_TRY IT_
Continue the text on the WIPO Inventor Assistance Program in the Philippines from the point where it stops.

*** TEXT EXCERPT Section Begins ***

The World Intellectual Property Organization’s online portal for its Inventor Assistance Program (IAP) can now remotely accommodate Filipino inventors seeking professional help in commercializing their inventions in the international market — a move seen not only as an observance of safe distancing measures but also for reaching out to more under-resourced inventors in any part of the country.
WIPO’s IAP Online Portal is a new tool to continue work of its IAP in the midst of the crisis. The Intellectual Property Office of the Philippines (IPOPHL) made it easily accessible through its own website where a full guidance on eligibility and document requirements is provided. The local implementation of the IAP is a collaboration between IPOPHL and WIPO.
The IAP ultimately aims to gather patent expert volunteers and link them to inventors who seek legal counsel on protecting and managing their intellectual property (IP) rights but have limited financial means.
Through this matchmaking, the IAP helps unburden patent filers from paying the fees for IP consultants whose advanced knowledge on the technical and legal aspects of IP they will need when filing for patents particularly through the Patent Cooperation Treaty route.

*** TEXT EXCERPT Section Ends ***
*** DATA PROVIDED Section Begins ***

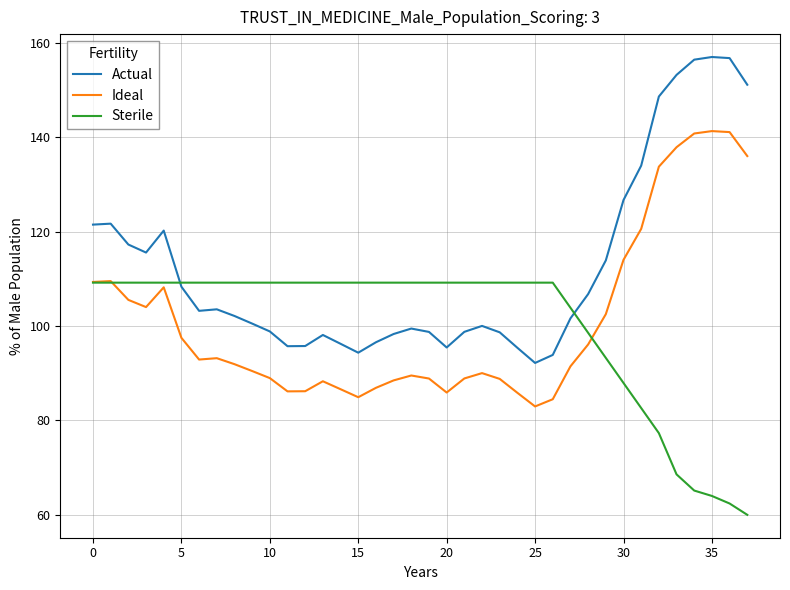

List the series in order of their peak value, lowest first.

Sterile, Ideal, Actual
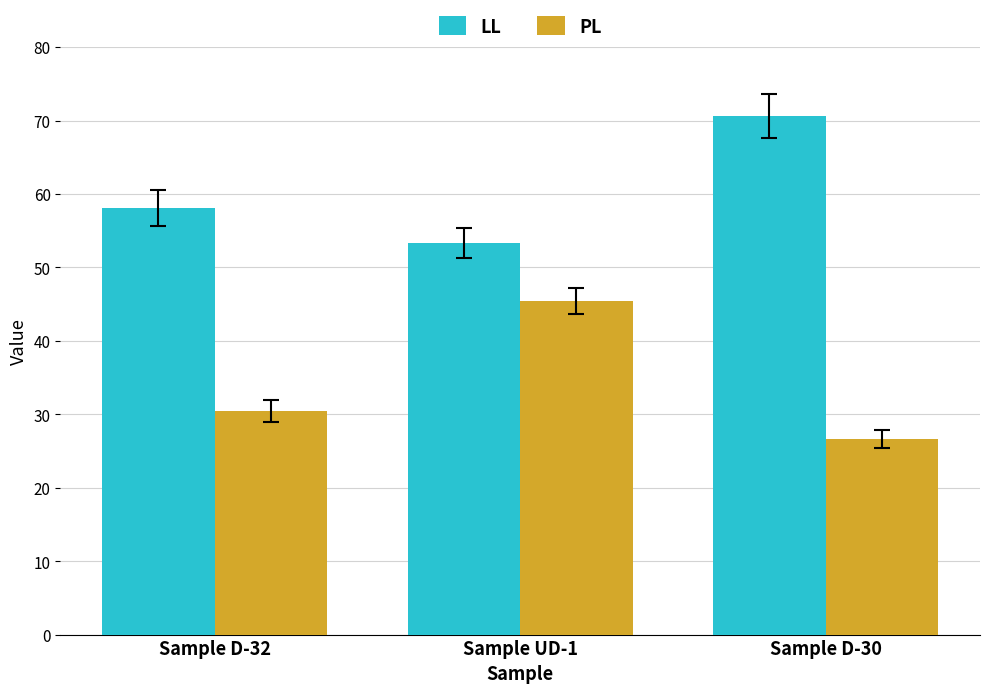

What is the minimum value for PL?

26.6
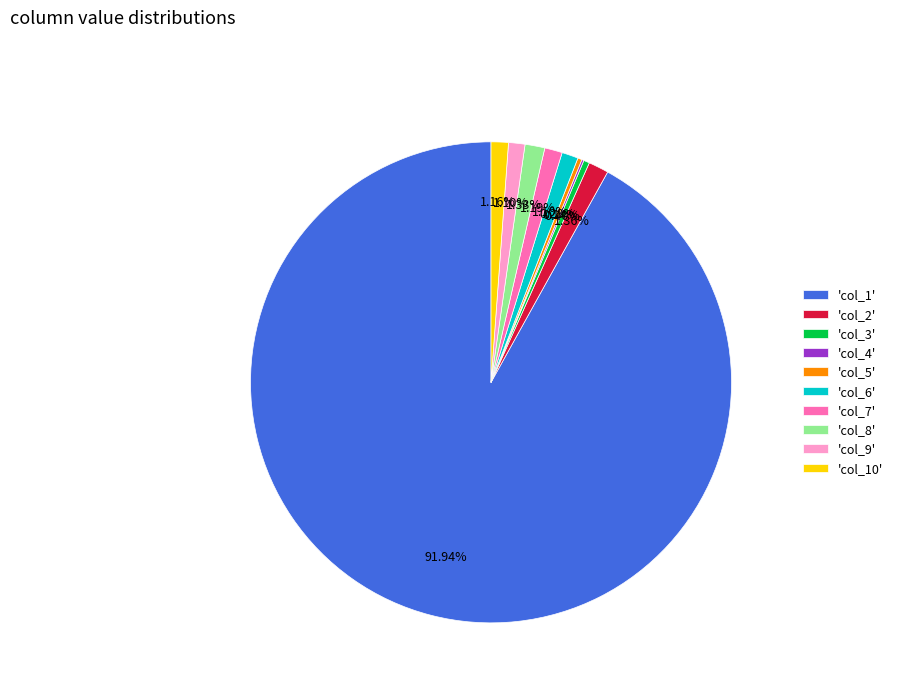

Is the sum of 'col_5' and 'col_9' greater than half?

No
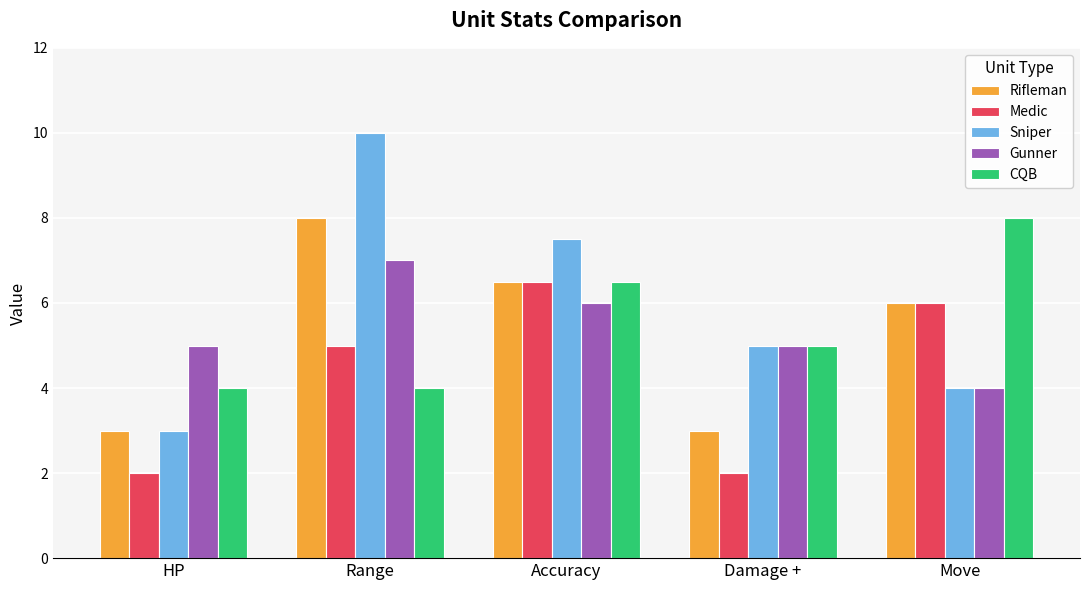

Reading left to right, transcribe all the data shown in this chart.

Rifleman: 3.0	8.0	6.5	3.0	6.0
Medic: 2.0	5.0	6.5	2.0	6.0
Sniper: 3.0	10.0	7.5	5.0	4.0
Gunner: 5.0	7.0	6.0	5.0	4.0
CQB: 4.0	4.0	6.5	5.0	8.0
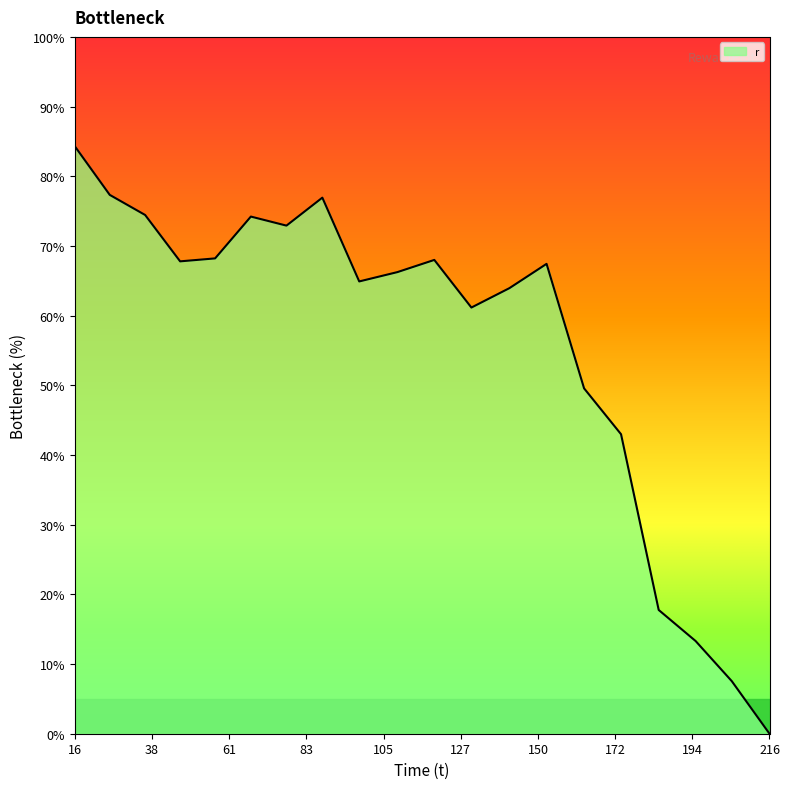

What is the greatest value displayed?

84.3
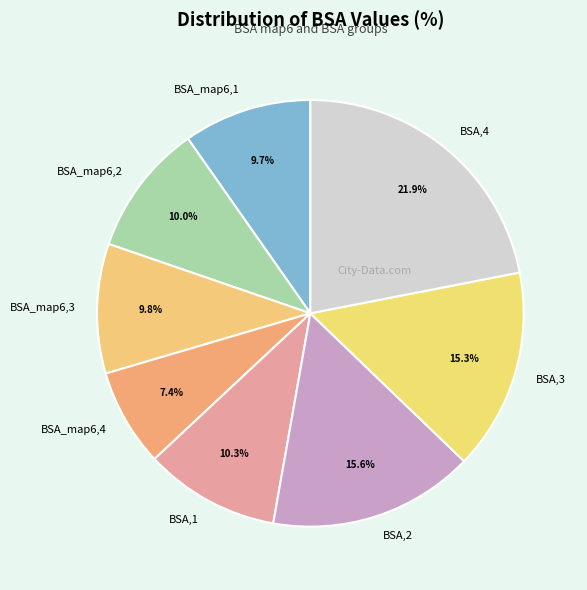

How much of the chart is everything except BSA_map6,2?

90.0%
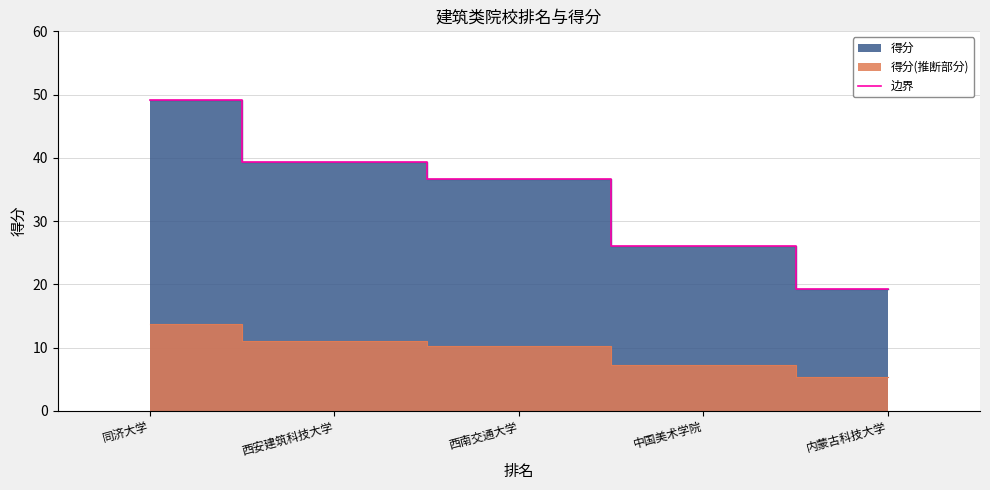

At which label does the data first exceed 36?

同济大学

*** DATA PROVIDED Section Ends ***

_RESPONSE TO THE EXERCISE_
“I urge our inventors to take advantage of the IAP. As you commercialize your inventions and innovations, you will have to do a lot of prior-art search and IP experts are the best to consult for this task. I hope that with our launching of this online, we can reach a wider market of inventors and make the program more accessible to anyone in any part of the country,” IPOPHL Director General Rowel S. Barba said.
“For our patent lawyers and experts, I encourage you to volunteer in providing free legal assistance to our inventors. If you want to give back to society, now is the best time to do so and our IAP can be your channel for giving back,” DG Barba added.
Deputy DG Teodoro C. Pascua echoed his sentiment, adding the IAP “is an avenue for participation of nation building for all lawyers to do their bit as we take the task of rebuilding.”
DDG Pascua also expressed gratitude for WIPO’s unwavering support for IPOPHL in its innovation efforts.
“We thank WIPO for scaling up its new online portal to accommodate our Filipino inventors. We are grateful to the organization for always assisting us with our needs. We also thank our Documentation, Information, and Technology Transfer Bureau for its aggressive promotion of the program. We hope these joint efforts will help more FIlipino inventors and ensure that they succeed in turning their innovations into rewarding assets,” DDG Pascua said.
For the Filipino and the world
WIPO Patent Division Director Marco Matias Aleman said IPOPHL’s IAP “is not only about giving protection in the Philippines, it‘s also about getting protection worldwide.” He also encouraged inventors to secure protection in countries key to innovation such as the United States and the European Union.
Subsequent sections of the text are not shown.